• [TRY IT] Every line from the one that contains "left knee: (276, 102)" to the end of the material below should be output exactly, with both ends included and nothing else.

^^^^

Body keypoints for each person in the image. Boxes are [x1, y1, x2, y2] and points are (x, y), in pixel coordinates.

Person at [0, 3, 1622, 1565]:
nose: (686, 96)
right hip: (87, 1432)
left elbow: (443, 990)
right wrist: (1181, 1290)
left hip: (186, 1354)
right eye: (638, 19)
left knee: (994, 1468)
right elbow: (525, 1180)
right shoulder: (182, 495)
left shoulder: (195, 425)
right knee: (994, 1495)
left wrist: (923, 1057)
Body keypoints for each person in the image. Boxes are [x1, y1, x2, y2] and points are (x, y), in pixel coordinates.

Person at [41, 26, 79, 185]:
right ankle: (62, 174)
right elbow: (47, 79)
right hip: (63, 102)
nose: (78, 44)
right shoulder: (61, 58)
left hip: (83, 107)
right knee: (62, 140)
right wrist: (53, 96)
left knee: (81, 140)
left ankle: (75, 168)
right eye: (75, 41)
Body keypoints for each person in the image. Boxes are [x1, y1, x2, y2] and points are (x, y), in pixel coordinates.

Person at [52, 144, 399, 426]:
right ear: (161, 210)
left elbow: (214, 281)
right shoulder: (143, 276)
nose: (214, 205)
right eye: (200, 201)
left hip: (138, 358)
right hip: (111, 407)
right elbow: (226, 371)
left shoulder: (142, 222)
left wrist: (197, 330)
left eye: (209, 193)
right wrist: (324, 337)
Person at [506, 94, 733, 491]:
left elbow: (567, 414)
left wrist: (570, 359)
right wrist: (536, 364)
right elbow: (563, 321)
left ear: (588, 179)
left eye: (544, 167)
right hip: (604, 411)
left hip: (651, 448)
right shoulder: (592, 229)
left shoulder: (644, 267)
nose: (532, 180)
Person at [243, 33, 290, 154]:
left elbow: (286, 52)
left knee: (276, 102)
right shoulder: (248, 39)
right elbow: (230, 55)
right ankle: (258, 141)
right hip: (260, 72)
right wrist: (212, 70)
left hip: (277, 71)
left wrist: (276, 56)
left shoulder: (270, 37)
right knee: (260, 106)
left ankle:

^^^^

• [RESULT FOR THIS TASK]
left knee: (276, 102)
right shoulder: (248, 39)
right elbow: (230, 55)
right ankle: (258, 141)
right hip: (260, 72)
right wrist: (212, 70)
left hip: (277, 71)
left wrist: (276, 56)
left shoulder: (270, 37)
right knee: (260, 106)
left ankle:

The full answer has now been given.